Reviewed by Shannon Hextrum, MD
Early coma induction for status epilepticus after benzodiazepine therapy shortens duration of status and ICU length of stay.
De Stefano P, Baumann SM, Semmlack S, et al. Safety and Efficacy of Coma Induction Following First-Line Treatment in Status Epilepticus: A Two-Center Study [published online ahead of print, 2021 May 27]. Neurology. 2021;10.1212/WNL.0000000000012292. doi:10.1212/WNL.00000000000122
Read the full article.
Background: The treatment approach for status epilepticus (SE) endorsed by international guidelines recommends benzodiazepines as first-line therapy, followed by additional non-anesthetic antiepileptic medications if seizures continue. Anesthetic agents and induction of coma is recommended after failure of these approaches. There are clinical scenarios that may warrant direct initiation of anesthetic agents and artificial coma after first-line agents have failed in status epilepticus. The risks of deep sedation and artificial coma must be considered as well.

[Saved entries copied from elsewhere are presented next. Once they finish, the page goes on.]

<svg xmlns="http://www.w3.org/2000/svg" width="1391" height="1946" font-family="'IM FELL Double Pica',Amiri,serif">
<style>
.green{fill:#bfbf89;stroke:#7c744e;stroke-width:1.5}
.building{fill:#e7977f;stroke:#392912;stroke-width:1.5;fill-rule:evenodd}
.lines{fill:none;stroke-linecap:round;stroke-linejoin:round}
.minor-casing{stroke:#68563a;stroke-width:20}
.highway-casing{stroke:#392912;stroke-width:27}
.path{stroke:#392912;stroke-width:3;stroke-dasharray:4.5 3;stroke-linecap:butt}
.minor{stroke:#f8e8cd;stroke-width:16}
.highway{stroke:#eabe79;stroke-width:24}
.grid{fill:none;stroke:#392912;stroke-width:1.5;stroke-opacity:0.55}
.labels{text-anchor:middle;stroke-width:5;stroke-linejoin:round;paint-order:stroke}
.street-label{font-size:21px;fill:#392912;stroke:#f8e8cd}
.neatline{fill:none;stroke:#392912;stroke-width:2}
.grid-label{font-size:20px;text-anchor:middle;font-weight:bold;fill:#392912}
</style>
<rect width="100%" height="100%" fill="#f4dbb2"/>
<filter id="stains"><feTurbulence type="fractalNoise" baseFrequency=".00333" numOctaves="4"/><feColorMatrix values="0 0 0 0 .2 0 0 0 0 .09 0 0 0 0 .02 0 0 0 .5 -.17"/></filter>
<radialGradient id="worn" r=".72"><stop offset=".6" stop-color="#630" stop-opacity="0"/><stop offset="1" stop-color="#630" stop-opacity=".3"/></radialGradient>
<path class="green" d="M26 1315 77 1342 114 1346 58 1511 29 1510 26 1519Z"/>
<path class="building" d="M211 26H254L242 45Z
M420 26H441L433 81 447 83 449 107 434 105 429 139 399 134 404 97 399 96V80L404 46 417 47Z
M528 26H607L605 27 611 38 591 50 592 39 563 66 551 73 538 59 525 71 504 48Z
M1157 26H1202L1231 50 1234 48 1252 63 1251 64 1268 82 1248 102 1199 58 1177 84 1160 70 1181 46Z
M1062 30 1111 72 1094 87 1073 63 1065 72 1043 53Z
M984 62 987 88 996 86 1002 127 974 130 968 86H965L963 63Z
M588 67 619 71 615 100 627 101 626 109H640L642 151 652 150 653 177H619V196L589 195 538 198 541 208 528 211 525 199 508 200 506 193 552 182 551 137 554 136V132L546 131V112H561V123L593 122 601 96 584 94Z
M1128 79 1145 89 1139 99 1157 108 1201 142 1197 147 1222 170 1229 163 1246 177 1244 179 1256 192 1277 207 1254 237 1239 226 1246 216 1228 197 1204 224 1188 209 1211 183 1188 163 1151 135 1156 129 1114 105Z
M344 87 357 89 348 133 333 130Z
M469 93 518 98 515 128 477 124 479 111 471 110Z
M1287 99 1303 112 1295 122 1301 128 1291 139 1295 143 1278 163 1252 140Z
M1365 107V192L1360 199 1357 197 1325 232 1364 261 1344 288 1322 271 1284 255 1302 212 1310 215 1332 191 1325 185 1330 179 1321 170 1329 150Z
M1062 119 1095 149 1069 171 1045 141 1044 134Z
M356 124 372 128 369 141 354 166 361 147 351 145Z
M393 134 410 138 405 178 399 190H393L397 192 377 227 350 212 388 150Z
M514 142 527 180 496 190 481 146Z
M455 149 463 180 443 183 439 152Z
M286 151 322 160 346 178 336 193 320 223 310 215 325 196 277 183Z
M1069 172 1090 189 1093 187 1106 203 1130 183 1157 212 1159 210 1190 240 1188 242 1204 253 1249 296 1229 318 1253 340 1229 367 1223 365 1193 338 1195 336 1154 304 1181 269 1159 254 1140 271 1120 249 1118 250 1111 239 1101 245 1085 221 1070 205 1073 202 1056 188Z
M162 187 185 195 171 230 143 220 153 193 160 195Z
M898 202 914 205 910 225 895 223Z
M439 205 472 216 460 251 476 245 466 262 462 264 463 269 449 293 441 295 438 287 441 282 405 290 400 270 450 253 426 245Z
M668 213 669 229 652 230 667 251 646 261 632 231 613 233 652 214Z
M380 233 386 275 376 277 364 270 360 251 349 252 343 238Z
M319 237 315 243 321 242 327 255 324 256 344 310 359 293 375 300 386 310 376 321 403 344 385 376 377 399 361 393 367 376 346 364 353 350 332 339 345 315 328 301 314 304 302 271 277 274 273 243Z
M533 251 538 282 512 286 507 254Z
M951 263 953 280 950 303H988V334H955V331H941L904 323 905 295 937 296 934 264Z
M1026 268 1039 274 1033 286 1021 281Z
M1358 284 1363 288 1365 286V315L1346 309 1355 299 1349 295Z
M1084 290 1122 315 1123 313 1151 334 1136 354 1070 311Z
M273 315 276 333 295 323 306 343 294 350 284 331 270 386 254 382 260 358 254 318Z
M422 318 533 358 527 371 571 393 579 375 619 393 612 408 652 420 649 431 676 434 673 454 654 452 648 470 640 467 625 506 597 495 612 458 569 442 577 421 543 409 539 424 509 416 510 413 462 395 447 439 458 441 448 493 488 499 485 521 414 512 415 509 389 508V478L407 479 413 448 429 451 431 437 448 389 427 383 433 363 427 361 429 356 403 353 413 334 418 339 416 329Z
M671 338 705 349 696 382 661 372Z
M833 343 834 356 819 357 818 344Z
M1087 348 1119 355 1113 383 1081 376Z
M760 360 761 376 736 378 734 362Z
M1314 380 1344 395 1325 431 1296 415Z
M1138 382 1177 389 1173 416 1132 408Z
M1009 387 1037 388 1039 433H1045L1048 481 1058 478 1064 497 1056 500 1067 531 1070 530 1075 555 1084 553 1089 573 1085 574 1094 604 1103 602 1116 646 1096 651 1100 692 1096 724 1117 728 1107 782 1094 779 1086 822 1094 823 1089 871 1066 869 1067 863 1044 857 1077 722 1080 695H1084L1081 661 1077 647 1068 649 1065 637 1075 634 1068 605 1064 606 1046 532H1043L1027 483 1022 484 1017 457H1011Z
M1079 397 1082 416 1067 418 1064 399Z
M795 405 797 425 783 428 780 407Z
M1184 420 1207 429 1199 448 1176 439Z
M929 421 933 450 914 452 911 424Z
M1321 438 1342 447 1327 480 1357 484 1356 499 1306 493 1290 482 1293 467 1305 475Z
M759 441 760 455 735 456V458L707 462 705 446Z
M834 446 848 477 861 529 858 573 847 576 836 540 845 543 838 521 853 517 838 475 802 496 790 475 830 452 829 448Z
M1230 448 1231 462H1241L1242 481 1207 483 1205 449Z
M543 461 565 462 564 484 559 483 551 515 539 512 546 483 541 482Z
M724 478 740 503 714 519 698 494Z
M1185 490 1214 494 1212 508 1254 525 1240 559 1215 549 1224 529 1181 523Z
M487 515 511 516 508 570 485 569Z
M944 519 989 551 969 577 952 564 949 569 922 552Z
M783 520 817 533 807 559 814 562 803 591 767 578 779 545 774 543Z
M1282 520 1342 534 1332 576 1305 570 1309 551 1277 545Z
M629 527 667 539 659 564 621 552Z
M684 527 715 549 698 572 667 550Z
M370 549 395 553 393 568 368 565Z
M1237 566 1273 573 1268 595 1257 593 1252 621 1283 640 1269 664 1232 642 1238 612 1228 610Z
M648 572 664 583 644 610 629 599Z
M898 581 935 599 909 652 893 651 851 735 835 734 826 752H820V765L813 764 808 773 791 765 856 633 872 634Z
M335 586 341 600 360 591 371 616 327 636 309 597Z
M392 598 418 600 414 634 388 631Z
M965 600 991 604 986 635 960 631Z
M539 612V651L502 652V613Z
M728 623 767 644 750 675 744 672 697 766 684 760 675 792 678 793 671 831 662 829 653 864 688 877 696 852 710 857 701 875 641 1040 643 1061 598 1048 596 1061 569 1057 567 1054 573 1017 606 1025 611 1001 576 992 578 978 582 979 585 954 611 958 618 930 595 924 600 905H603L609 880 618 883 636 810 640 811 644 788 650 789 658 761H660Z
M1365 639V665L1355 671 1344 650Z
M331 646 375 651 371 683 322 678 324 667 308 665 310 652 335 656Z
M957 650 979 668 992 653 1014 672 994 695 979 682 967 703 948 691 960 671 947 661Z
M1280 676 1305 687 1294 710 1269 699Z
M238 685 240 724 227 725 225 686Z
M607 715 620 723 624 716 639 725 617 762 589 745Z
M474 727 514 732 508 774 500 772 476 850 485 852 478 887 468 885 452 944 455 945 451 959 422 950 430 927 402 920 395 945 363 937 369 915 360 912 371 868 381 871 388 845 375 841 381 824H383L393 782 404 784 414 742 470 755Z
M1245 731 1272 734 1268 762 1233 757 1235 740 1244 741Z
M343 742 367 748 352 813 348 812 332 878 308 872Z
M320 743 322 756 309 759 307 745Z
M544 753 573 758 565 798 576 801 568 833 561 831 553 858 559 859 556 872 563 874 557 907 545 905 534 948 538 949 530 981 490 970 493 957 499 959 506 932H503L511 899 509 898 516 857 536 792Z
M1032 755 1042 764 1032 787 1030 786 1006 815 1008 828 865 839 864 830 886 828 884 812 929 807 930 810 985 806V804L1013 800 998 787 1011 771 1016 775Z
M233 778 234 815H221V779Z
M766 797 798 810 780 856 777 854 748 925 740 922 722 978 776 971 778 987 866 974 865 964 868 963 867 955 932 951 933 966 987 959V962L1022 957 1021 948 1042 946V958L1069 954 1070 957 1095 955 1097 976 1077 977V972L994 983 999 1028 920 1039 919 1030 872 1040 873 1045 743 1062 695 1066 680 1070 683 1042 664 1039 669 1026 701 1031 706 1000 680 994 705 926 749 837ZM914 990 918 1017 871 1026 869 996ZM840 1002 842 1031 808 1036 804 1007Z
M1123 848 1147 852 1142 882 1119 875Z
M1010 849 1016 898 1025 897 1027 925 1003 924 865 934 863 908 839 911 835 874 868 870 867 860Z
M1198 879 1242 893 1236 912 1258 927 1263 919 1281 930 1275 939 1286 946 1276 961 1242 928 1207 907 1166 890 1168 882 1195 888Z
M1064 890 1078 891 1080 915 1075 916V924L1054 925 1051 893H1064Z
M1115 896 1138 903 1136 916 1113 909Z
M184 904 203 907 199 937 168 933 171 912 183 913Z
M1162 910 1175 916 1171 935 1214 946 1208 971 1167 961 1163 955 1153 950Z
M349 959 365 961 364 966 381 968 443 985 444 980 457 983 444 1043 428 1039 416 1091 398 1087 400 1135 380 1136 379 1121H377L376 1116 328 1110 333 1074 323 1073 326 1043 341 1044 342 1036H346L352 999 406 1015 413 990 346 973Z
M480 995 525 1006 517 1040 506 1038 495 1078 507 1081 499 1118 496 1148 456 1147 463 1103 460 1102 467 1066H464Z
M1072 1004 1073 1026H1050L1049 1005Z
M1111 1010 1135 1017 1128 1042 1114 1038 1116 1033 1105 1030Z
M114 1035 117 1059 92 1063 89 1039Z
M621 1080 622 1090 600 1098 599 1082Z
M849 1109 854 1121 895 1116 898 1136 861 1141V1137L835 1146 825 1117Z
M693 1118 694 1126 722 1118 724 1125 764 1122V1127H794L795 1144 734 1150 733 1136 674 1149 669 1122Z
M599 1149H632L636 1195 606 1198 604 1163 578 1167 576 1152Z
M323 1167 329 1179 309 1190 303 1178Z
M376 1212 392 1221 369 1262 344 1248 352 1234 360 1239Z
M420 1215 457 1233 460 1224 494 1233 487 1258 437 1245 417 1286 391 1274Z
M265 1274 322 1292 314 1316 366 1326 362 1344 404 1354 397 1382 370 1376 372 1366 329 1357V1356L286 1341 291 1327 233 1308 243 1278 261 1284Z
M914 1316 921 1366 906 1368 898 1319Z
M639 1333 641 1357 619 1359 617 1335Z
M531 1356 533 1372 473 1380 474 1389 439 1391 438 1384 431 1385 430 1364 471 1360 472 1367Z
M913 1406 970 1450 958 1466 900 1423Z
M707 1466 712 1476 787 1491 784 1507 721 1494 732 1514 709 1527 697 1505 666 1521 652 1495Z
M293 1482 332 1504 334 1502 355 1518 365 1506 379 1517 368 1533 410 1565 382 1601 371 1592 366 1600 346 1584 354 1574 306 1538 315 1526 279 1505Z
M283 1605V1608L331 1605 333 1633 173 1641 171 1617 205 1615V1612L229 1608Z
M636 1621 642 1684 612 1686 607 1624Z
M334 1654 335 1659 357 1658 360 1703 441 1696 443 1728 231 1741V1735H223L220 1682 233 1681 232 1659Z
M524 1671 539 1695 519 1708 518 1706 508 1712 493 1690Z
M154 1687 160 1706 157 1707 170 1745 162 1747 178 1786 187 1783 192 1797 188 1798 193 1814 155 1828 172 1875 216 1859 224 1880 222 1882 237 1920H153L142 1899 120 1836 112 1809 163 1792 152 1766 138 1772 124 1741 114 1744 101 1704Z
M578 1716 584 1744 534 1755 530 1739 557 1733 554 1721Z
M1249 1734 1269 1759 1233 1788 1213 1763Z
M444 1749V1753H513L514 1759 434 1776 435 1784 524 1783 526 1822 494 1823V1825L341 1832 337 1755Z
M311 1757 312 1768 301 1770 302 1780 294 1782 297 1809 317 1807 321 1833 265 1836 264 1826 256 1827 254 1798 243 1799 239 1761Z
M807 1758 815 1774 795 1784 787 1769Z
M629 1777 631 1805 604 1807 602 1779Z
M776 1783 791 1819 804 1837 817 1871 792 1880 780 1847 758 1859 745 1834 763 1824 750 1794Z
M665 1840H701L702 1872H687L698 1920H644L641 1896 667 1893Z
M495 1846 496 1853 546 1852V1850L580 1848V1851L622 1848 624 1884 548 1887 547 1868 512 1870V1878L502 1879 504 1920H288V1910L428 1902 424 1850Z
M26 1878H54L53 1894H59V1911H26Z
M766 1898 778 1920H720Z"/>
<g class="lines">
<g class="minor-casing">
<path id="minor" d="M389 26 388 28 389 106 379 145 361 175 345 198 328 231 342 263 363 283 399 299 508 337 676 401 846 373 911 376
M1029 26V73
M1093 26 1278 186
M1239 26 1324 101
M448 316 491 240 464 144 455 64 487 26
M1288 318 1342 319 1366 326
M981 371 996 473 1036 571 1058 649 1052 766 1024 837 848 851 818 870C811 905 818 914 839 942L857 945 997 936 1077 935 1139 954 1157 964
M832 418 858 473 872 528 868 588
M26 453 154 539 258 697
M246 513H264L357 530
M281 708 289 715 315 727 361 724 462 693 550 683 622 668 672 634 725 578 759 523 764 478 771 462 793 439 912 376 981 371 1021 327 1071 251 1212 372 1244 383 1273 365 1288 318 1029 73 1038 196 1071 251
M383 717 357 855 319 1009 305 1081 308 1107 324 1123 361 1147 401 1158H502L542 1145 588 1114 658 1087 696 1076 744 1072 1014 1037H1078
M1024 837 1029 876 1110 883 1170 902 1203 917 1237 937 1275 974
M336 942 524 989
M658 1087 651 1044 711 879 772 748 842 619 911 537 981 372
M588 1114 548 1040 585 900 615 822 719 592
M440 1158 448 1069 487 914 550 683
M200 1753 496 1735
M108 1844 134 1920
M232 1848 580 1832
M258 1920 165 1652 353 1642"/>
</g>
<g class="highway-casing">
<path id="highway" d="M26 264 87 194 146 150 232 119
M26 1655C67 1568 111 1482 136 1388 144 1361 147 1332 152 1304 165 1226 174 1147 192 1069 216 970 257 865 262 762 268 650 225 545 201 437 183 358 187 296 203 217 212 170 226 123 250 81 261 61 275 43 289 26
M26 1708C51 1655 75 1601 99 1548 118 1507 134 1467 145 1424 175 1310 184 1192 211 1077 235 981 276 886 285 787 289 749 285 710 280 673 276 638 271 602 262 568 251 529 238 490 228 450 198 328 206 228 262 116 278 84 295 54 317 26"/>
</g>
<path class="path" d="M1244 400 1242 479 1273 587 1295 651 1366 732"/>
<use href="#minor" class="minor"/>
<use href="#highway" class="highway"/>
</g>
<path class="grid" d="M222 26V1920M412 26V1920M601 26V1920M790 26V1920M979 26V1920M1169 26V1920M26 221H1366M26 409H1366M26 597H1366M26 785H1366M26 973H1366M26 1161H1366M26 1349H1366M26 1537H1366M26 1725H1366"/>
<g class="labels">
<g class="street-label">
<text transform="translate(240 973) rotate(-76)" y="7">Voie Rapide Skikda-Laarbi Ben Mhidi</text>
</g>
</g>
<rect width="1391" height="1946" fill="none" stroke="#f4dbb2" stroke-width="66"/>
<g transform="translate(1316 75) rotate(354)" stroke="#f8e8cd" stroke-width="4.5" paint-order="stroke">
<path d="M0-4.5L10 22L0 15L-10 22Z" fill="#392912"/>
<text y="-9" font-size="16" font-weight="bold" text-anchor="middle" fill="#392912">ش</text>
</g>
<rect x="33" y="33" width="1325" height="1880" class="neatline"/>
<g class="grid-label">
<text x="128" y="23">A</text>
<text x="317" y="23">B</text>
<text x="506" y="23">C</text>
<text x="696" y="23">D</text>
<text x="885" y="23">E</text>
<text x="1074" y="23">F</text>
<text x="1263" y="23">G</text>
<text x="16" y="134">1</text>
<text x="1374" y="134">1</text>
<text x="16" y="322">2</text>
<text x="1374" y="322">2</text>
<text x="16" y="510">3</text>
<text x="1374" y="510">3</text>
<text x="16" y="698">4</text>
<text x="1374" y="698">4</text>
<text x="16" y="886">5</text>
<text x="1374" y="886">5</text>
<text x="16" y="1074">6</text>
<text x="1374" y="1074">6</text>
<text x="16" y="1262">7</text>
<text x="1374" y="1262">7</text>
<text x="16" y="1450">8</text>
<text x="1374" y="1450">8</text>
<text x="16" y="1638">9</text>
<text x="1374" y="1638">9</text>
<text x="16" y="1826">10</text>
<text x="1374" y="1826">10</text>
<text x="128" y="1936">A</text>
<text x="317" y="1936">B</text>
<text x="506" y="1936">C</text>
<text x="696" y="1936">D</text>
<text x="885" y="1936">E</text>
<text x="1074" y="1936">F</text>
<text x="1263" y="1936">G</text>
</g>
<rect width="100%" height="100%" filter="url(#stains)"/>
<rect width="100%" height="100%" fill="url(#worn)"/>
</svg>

This study examines the risks and benefits of artificial coma after first-line antiepileptic therapy in the setting of SE.
Methods: This retrospective design includes data from patients at two Swiss medical centers between January 2017 and December 2018. The definition used for SE was clinical and electrographic seizures longer than 5 minutes duration or multiple seizures without recovery to clinical baseline. Various clinical and demographic data was collected, including etiology, severity and duration of SE, as well as illness severity scores. Patients were excluded from analysis if the primary reason for artificial coma induction/mechanical ventilation was not for SE management. Also excluded were those patients with SE from hypoxic-ischemic brain injury after cardiac arrest. The primary outcomes assessed were return to functional baseline at discharge and inpatient mortality. Secondary outcomes included ICU and hospital length of stay, SE duration and complications arising during SE.
Results: 230 patients included in the analysis met criteria for SE, and 205 of those were treated with escalation of therapy after first-line treatment. 56 received artificial coma as the next step, while 149 received non-anesthetic antiepileptic medications (guideline treatment), and 34 of these 149 patients later required artificial coma. Those patients with early escalation after first-line treatment had a younger median age (64 vs. 69), presented more frequently with convulsive seizures, and had a greater severity of SE, as determined by a validated severity score. The primary outcome of inpatient mortality and return to neurologic baseline at discharge was not significantly different between groups. However, early coma induction was correlated with shorter duration of SE and shorter length of stay in ICU and hospital. There was no significant difference in SE complications between treatment groups. Patients in the standard treatment group who went on to require artificial coma were less likely to return to neurologic baseline when compared with the early coma induction group.
Commentary: This study suggests that early and aggressive treatment of SE with coma after first-line antiepileptics is associated with shorter duration of SE and even shorter ICU length of stay. Complications including rates of hypotension requiring vasopressors were not significantly different between treatment groups. However, when comparing all patients receiving induced coma (early coma vs. guideline directed), significantly more patients had hypotension requiring vasopressors when they had been escalated from the guideline treatment group versus those patients with early induced coma. This suggests that if SE is severe enough to ultimately require artificial coma, early treatment with anesthetics is preferable.
Patients in the early coma induction group were more likely to suffer from convulsive SE, and perhaps this type of status is the appropriate condition for such aggressive initial treatment. This result also suggests confounding in the group selected for artificial coma, which may be expected in this observational, retrospective study design. In fact, only one patient in the early coma induction group had SE classified as focal NCSE without coma, while 52 patients in the standard group were classified as such. Another important point about study design is the method by which SE was monitored. Options for EEG included continuous or routine EEGs of at least 30 minutes every 12 hours. The true duration of SE may not be effectively captured with such practice of routine EEGs. Nonetheless, this is a compelling study suggesting that early coma induction after benzodiazepine treatment may be safe and effective in severe, convulsive SE.